[Provided entries]

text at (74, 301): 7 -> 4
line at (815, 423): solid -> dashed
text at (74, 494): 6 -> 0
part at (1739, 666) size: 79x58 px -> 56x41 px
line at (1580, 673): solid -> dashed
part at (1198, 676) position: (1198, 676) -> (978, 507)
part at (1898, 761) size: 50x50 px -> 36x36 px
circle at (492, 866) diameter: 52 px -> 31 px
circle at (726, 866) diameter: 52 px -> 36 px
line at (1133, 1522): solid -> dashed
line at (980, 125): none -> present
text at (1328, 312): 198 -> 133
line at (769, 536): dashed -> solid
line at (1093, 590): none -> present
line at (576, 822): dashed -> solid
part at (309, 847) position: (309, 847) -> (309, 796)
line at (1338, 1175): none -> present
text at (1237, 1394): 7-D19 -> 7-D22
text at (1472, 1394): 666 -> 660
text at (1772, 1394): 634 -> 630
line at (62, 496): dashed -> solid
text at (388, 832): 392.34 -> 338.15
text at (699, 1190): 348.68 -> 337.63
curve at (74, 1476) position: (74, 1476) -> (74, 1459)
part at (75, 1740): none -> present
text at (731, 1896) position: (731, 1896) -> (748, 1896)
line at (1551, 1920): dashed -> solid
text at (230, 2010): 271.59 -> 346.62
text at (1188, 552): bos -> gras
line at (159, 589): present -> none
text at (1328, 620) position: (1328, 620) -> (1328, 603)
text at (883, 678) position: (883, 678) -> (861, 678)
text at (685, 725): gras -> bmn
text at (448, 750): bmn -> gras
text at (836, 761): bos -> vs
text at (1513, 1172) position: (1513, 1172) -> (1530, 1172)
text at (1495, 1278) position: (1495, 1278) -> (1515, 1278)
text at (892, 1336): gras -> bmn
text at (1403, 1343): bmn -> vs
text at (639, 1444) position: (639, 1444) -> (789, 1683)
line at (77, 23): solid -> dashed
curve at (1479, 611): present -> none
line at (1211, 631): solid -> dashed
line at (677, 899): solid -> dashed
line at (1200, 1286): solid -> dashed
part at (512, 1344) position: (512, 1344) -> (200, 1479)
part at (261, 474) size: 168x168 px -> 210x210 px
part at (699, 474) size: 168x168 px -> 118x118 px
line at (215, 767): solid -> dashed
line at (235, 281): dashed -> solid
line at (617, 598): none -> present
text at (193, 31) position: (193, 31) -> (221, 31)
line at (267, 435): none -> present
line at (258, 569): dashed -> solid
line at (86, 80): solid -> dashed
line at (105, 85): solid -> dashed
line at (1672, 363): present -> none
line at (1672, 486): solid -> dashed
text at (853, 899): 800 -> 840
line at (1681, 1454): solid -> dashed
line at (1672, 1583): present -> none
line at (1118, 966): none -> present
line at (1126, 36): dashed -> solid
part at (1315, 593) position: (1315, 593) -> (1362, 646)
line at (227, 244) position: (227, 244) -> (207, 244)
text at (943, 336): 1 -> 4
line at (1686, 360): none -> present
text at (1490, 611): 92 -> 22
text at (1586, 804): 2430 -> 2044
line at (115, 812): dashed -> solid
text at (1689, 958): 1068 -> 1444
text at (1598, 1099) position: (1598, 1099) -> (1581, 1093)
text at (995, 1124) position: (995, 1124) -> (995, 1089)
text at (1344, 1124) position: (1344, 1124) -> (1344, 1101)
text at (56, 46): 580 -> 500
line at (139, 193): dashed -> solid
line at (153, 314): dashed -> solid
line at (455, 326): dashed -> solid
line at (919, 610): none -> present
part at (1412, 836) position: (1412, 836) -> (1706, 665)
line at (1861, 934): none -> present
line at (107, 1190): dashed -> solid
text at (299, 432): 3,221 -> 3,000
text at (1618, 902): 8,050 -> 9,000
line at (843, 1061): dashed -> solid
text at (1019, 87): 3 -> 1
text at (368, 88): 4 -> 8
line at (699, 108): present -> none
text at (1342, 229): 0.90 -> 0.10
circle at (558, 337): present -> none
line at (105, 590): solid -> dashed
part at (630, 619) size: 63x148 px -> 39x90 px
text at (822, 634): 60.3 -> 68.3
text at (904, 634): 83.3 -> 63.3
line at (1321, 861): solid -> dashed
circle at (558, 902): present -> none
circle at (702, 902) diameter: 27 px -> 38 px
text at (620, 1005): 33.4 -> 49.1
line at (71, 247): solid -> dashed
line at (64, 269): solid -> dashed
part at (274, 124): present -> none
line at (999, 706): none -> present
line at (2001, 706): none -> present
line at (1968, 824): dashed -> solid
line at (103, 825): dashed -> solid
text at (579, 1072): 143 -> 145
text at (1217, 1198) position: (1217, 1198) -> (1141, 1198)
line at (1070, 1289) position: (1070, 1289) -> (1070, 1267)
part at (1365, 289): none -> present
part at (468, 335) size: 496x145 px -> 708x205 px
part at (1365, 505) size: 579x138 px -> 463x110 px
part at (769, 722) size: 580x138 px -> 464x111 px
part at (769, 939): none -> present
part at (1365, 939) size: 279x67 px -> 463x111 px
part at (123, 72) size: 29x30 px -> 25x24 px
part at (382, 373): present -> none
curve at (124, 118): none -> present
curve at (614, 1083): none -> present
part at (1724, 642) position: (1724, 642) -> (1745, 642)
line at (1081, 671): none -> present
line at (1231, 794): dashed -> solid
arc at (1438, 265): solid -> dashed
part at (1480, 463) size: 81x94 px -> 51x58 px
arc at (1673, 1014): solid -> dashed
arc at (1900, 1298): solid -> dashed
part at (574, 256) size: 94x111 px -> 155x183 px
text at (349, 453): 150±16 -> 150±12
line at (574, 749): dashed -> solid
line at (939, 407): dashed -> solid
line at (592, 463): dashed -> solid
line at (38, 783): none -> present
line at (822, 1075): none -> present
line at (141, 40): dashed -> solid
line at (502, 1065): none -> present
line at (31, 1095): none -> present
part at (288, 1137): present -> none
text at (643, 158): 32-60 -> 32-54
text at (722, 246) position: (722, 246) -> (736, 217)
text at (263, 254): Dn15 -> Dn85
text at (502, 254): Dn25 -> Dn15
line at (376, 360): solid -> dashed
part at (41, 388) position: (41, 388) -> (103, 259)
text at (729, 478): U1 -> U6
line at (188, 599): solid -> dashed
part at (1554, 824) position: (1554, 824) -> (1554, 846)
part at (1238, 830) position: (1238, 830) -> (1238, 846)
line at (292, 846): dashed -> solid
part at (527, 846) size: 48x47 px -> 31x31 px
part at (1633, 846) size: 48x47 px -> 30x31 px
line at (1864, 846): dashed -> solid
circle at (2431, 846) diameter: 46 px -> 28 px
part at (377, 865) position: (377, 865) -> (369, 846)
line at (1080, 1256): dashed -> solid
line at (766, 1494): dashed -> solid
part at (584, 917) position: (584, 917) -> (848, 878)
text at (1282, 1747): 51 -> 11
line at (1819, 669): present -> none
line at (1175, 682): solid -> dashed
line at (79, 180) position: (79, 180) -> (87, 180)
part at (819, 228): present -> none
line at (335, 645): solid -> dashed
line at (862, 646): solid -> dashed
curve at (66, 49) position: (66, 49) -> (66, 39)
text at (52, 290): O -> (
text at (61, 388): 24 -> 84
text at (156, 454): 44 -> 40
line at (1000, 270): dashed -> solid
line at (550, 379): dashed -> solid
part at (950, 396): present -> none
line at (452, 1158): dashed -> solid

[Task]
Reproduce every item above word for word, with no line changed or left out.

[Correct response]
text at (74, 301): 7 -> 4
line at (815, 423): solid -> dashed
text at (74, 494): 6 -> 0
part at (1739, 666) size: 79x58 px -> 56x41 px
line at (1580, 673): solid -> dashed
part at (1198, 676) position: (1198, 676) -> (978, 507)
part at (1898, 761) size: 50x50 px -> 36x36 px
circle at (492, 866) diameter: 52 px -> 31 px
circle at (726, 866) diameter: 52 px -> 36 px
line at (1133, 1522): solid -> dashed
line at (980, 125): none -> present
text at (1328, 312): 198 -> 133
line at (769, 536): dashed -> solid
line at (1093, 590): none -> present
line at (576, 822): dashed -> solid
part at (309, 847) position: (309, 847) -> (309, 796)
line at (1338, 1175): none -> present
text at (1237, 1394): 7-D19 -> 7-D22
text at (1472, 1394): 666 -> 660
text at (1772, 1394): 634 -> 630
line at (62, 496): dashed -> solid
text at (388, 832): 392.34 -> 338.15
text at (699, 1190): 348.68 -> 337.63
curve at (74, 1476) position: (74, 1476) -> (74, 1459)
part at (75, 1740): none -> present
text at (731, 1896) position: (731, 1896) -> (748, 1896)
line at (1551, 1920): dashed -> solid
text at (230, 2010): 271.59 -> 346.62
text at (1188, 552): bos -> gras
line at (159, 589): present -> none
text at (1328, 620) position: (1328, 620) -> (1328, 603)
text at (883, 678) position: (883, 678) -> (861, 678)
text at (685, 725): gras -> bmn
text at (448, 750): bmn -> gras
text at (836, 761): bos -> vs
text at (1513, 1172) position: (1513, 1172) -> (1530, 1172)
text at (1495, 1278) position: (1495, 1278) -> (1515, 1278)
text at (892, 1336): gras -> bmn
text at (1403, 1343): bmn -> vs
text at (639, 1444) position: (639, 1444) -> (789, 1683)
line at (77, 23): solid -> dashed
curve at (1479, 611): present -> none
line at (1211, 631): solid -> dashed
line at (677, 899): solid -> dashed
line at (1200, 1286): solid -> dashed
part at (512, 1344) position: (512, 1344) -> (200, 1479)
part at (261, 474) size: 168x168 px -> 210x210 px
part at (699, 474) size: 168x168 px -> 118x118 px
line at (215, 767): solid -> dashed
line at (235, 281): dashed -> solid
line at (617, 598): none -> present
text at (193, 31) position: (193, 31) -> (221, 31)
line at (267, 435): none -> present
line at (258, 569): dashed -> solid
line at (86, 80): solid -> dashed
line at (105, 85): solid -> dashed
line at (1672, 363): present -> none
line at (1672, 486): solid -> dashed
text at (853, 899): 800 -> 840
line at (1681, 1454): solid -> dashed
line at (1672, 1583): present -> none
line at (1118, 966): none -> present
line at (1126, 36): dashed -> solid
part at (1315, 593) position: (1315, 593) -> (1362, 646)
line at (227, 244) position: (227, 244) -> (207, 244)
text at (943, 336): 1 -> 4
line at (1686, 360): none -> present
text at (1490, 611): 92 -> 22
text at (1586, 804): 2430 -> 2044
line at (115, 812): dashed -> solid
text at (1689, 958): 1068 -> 1444
text at (1598, 1099) position: (1598, 1099) -> (1581, 1093)
text at (995, 1124) position: (995, 1124) -> (995, 1089)
text at (1344, 1124) position: (1344, 1124) -> (1344, 1101)
text at (56, 46): 580 -> 500
line at (139, 193): dashed -> solid
line at (153, 314): dashed -> solid
line at (455, 326): dashed -> solid
line at (919, 610): none -> present
part at (1412, 836) position: (1412, 836) -> (1706, 665)
line at (1861, 934): none -> present
line at (107, 1190): dashed -> solid
text at (299, 432): 3,221 -> 3,000
text at (1618, 902): 8,050 -> 9,000
line at (843, 1061): dashed -> solid
text at (1019, 87): 3 -> 1
text at (368, 88): 4 -> 8
line at (699, 108): present -> none
text at (1342, 229): 0.90 -> 0.10
circle at (558, 337): present -> none
line at (105, 590): solid -> dashed
part at (630, 619) size: 63x148 px -> 39x90 px
text at (822, 634): 60.3 -> 68.3
text at (904, 634): 83.3 -> 63.3
line at (1321, 861): solid -> dashed
circle at (558, 902): present -> none
circle at (702, 902) diameter: 27 px -> 38 px
text at (620, 1005): 33.4 -> 49.1
line at (71, 247): solid -> dashed
line at (64, 269): solid -> dashed
part at (274, 124): present -> none
line at (999, 706): none -> present
line at (2001, 706): none -> present
line at (1968, 824): dashed -> solid
line at (103, 825): dashed -> solid
text at (579, 1072): 143 -> 145
text at (1217, 1198) position: (1217, 1198) -> (1141, 1198)
line at (1070, 1289) position: (1070, 1289) -> (1070, 1267)
part at (1365, 289): none -> present
part at (468, 335) size: 496x145 px -> 708x205 px
part at (1365, 505) size: 579x138 px -> 463x110 px
part at (769, 722) size: 580x138 px -> 464x111 px
part at (769, 939): none -> present
part at (1365, 939) size: 279x67 px -> 463x111 px
part at (123, 72) size: 29x30 px -> 25x24 px
part at (382, 373): present -> none
curve at (124, 118): none -> present
curve at (614, 1083): none -> present
part at (1724, 642) position: (1724, 642) -> (1745, 642)
line at (1081, 671): none -> present
line at (1231, 794): dashed -> solid
arc at (1438, 265): solid -> dashed
part at (1480, 463) size: 81x94 px -> 51x58 px
arc at (1673, 1014): solid -> dashed
arc at (1900, 1298): solid -> dashed
part at (574, 256) size: 94x111 px -> 155x183 px
text at (349, 453): 150±16 -> 150±12
line at (574, 749): dashed -> solid
line at (939, 407): dashed -> solid
line at (592, 463): dashed -> solid
line at (38, 783): none -> present
line at (822, 1075): none -> present
line at (141, 40): dashed -> solid
line at (502, 1065): none -> present
line at (31, 1095): none -> present
part at (288, 1137): present -> none
text at (643, 158): 32-60 -> 32-54
text at (722, 246) position: (722, 246) -> (736, 217)
text at (263, 254): Dn15 -> Dn85
text at (502, 254): Dn25 -> Dn15
line at (376, 360): solid -> dashed
part at (41, 388) position: (41, 388) -> (103, 259)
text at (729, 478): U1 -> U6
line at (188, 599): solid -> dashed
part at (1554, 824) position: (1554, 824) -> (1554, 846)
part at (1238, 830) position: (1238, 830) -> (1238, 846)
line at (292, 846): dashed -> solid
part at (527, 846) size: 48x47 px -> 31x31 px
part at (1633, 846) size: 48x47 px -> 30x31 px
line at (1864, 846): dashed -> solid
circle at (2431, 846) diameter: 46 px -> 28 px
part at (377, 865) position: (377, 865) -> (369, 846)
line at (1080, 1256): dashed -> solid
line at (766, 1494): dashed -> solid
part at (584, 917) position: (584, 917) -> (848, 878)
text at (1282, 1747): 51 -> 11
line at (1819, 669): present -> none
line at (1175, 682): solid -> dashed
line at (79, 180) position: (79, 180) -> (87, 180)
part at (819, 228): present -> none
line at (335, 645): solid -> dashed
line at (862, 646): solid -> dashed
curve at (66, 49) position: (66, 49) -> (66, 39)
text at (52, 290): O -> (
text at (61, 388): 24 -> 84
text at (156, 454): 44 -> 40
line at (1000, 270): dashed -> solid
line at (550, 379): dashed -> solid
part at (950, 396): present -> none
line at (452, 1158): dashed -> solid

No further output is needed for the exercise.